A prática é proibida em todo o território nacional desde a promulgação da Lei nº 9.956, em 2000, criada com o intuito de preservar os postos de trabalho e garantir a segurança do manuseio de combustíveis. O texto de autoria do senador Jaime Bagattoli (PL-RO) prevê a coexistência dos dois formatos: o cliente decide se realiza o processo por conta própria ou se prefere o atendimento tradicional.
Modelo internacional e argumentos econômicos do autosserviço
O autosserviço no setor de combustíveis opera há décadas nos Estados Unidos onde a tecnologia de pagamento direto na bomba se consolidou nos anos 1980 e em grande parte da Europa. Na América Latina, nações como Chile e Argentina utilizam a estrutura mista, na qual o motorista escolhe a modalidade na chegada ao estabelecimento.

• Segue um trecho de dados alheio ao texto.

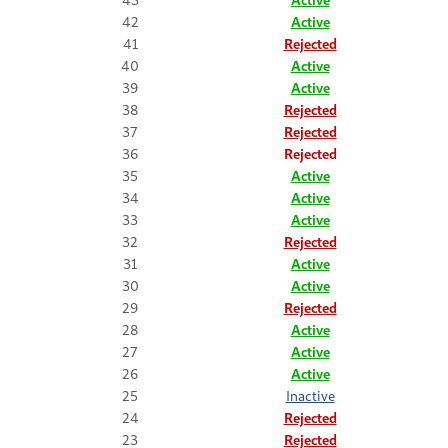
42
Active
41
Rejected
40
Active
39
Active
38
Rejected
37
Rejected
36
Rejected
35
Active
34
Active
33
Active
32
Rejected
31
Active
30
Active
29
Rejected
28
Active
27
Active
26
Active
25
Inactive
24
Rejected
23
Rejected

| Benefícios Apontados pelos Defensores | Preocupações Apontadas pelos Sindicatos |
| Modernização: Uso de sensores e tecnologias mais seguras para veículos. | Risco de Demissões: Ameaça direta aos postos de trabalho da categoria. |
| Redução de Custos: Menor custo operacional para os donos de postos. | Segurança: Riscos no manuseio de inflamáveis por motoristas leigos. |
| Vendas Adicionais: Aumento do fluxo de clientes nas lojas de conveniência. | Inclusão: Dificuldades para idosos ou pessoas com limitações. |
Oposição de frentistas e impasse sobre empregos
Apesar da justificativa de atualização tecnológica e liberdade de escolha ao consumidor, a proposta encontra forte resistência entre entidades sindicais. A categoria dos frentistas reúne atualmente mais de 500 mil trabalhadores em todo o país. Representantes do setor alertam que a liberação parcial das bombas provocará cortes graduais nos quadros de funcionários.
A matéria segue em análise pelas comissões do Congresso Nacional. Caso aprovada e sancionada, a nova legislação reformará uma diretriz de mais de duas décadas, adequando o mercado brasileiro ao padrão de operação internacional.